Running npm install, npm ci, pnpm install, yarn install, or bun install in CI without --ignore-scripts allows lifecycle scripts (preinstall, postinstall, prepare) to execute arbitrary code with the full permissions of the CI job. A single compromised dependency in your tree can exfiltrate secrets, modify build outputs, or establish persistence.
In the TanStack/Mistral supply chain attack (May 2025), the payload was delivered via a setup.mjs script triggered as a lifecycle hook. The malicious package was pulled in through optionalDependencies pointing to a GitHub commit ref, and its postinstall script ran automatically during npm install:
{
"optionalDependencies": {
"@anthropic-ai/tokenizer": "github:nicolo-ribaudo/chokidar-fix#main"
},
"scripts": {
"postinstall": "node setup.mjs"
}
}
The setup.mjs script ran with full CI privileges, accessing secrets and modifying the build.

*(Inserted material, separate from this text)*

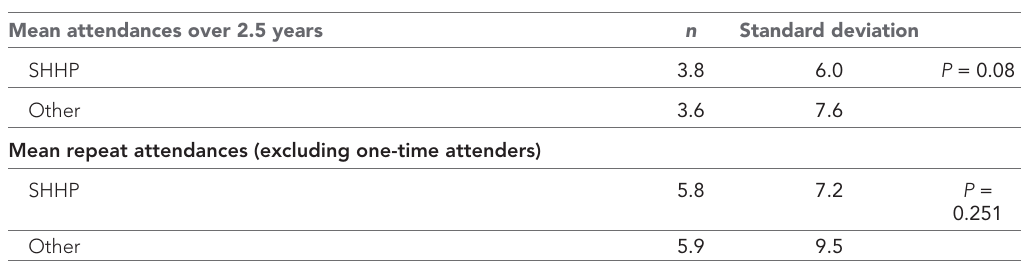
Mean attendances over 2.5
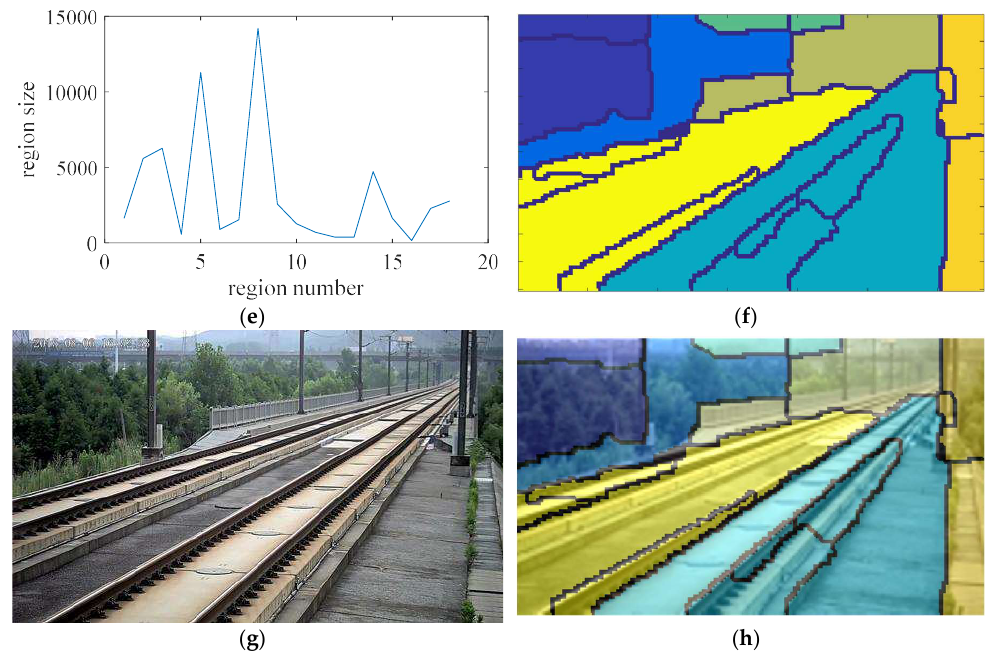
Figure 7. The procedures of combining the fragmented regions into local areas. According to the adjustment and experiments, for the railway scene, the scene image is set to a pixel size of 90 × 150, the number of adaptive θ is reduced to 4, the number of reserved areas Q is set to 10, and the smallest fragmented area S is set to 10% of the total size of the image. ( a ) Boundary with weight. ( b ) Distribution of boundary weight and quantity. ( c ) Delete the weak boundary. ( d ) Fragmented regions. ( e ) Distribution of the region size and serial number. ( f ) Local areas after the fragmented regions are combined. ( g ) The original railway scene image, ( h ) is the result.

Add --ignore-scripts to all install commands, then explicitly rebuild only the native dependencies you trust:
# Before (vulnerable)
- run: npm ci
# After (safe)
- run: |
npm ci --ignore-scripts
npm rebuild sharp esbuild # only trusted native deps
For pnpm 10+, the ideal fix is onlyBuiltDependencies in package.json, which allowlists specific packages that are permitted to run lifecycle scripts:
{
"pnpm": {
"onlyBuiltDependencies": ["sharp", "esbuild"]
}
}
Lifecycle scripts are the #1 vector for npm supply chain attacks. Every npm install without --ignore-scripts is an implicit eval() on every dependency in your tree. With hundreds or thousands of transitive dependencies, the attack surface is enormous.
This rule is complementary to missing-frozen-lockfile. Frozen lockfiles ensure deterministic resolution; --ignore-scripts ensures safe installation. Both should be used together.